Print the records exactly. Every mark must remain.
··· DATA PROVIDED
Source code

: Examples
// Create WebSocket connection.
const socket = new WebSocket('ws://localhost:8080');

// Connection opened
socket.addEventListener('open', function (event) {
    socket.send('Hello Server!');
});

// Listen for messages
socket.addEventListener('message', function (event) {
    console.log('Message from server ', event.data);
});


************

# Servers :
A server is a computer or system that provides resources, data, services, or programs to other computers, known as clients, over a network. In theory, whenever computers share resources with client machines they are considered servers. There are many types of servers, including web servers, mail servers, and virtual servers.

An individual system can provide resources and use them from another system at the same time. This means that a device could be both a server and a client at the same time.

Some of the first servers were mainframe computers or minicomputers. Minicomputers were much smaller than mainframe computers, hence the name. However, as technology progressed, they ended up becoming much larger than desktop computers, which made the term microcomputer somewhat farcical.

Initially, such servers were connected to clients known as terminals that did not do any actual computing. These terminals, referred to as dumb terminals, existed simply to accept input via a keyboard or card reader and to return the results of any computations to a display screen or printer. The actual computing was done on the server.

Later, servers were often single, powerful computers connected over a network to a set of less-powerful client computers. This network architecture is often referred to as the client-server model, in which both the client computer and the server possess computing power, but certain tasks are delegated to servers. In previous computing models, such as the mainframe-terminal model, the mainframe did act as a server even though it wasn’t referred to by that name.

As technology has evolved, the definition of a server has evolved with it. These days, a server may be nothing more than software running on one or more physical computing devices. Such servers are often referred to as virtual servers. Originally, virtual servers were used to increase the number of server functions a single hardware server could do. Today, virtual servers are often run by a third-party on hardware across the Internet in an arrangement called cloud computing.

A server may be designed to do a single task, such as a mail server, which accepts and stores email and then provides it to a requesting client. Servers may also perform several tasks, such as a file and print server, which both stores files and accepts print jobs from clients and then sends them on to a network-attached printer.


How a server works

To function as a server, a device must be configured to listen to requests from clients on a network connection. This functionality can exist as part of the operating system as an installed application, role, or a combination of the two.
······
→ **REPLY TO THE TASK**
Source code

: Examples
// Create WebSocket connection.
const socket = new WebSocket('ws://localhost:8080');

// Connection opened
socket.addEventListener('open', function (event) {
    socket.send('Hello Server!');
});

// Listen for messages
socket.addEventListener('message', function (event) {
    console.log('Message from server ', event.data);
});


************

# Servers :
A server is a computer or system that provides resources, data, services, or programs to other computers, known as clients, over a network. In theory, whenever computers share resources with client machines they are considered servers. There are many types of servers, including web servers, mail servers, and virtual servers.

An individual system can provide resources and use them from another system at the same time. This means that a device could be both a server and a client at the same time.

Some of the first servers were mainframe computers or minicomputers. Minicomputers were much smaller than mainframe computers, hence the name. However, as technology progressed, they ended up becoming much larger than desktop computers, which made the term microcomputer somewhat farcical.

Initially, such servers were connected to clients known as terminals that did not do any actual computing. These terminals, referred to as dumb terminals, existed simply to accept input via a keyboard or card reader and to return the results of any computations to a display screen or printer. The actual computing was done on the server.

Later, servers were often single, powerful computers connected over a network to a set of less-powerful client computers. This network architecture is often referred to as the client-server model, in which both the client computer and the server possess computing power, but certain tasks are delegated to servers. In previous computing models, such as the mainframe-terminal model, the mainframe did act as a server even though it wasn’t referred to by that name.

As technology has evolved, the definition of a server has evolved with it. These days, a server may be nothing more than software running on one or more physical computing devices. Such servers are often referred to as virtual servers. Originally, virtual servers were used to increase the number of server functions a single hardware server could do. Today, virtual servers are often run by a third-party on hardware across the Internet in an arrangement called cloud computing.

A server may be designed to do a single task, such as a mail server, which accepts and stores email and then provides it to a requesting client. Servers may also perform several tasks, such as a file and print server, which both stores files and accepts print jobs from clients and then sends them on to a network-attached printer.


How a server works

To function as a server, a device must be configured to listen to requests from clients on a network connection. This functionality can exist as part of the operating system as an installed application, role, or a combination of the two.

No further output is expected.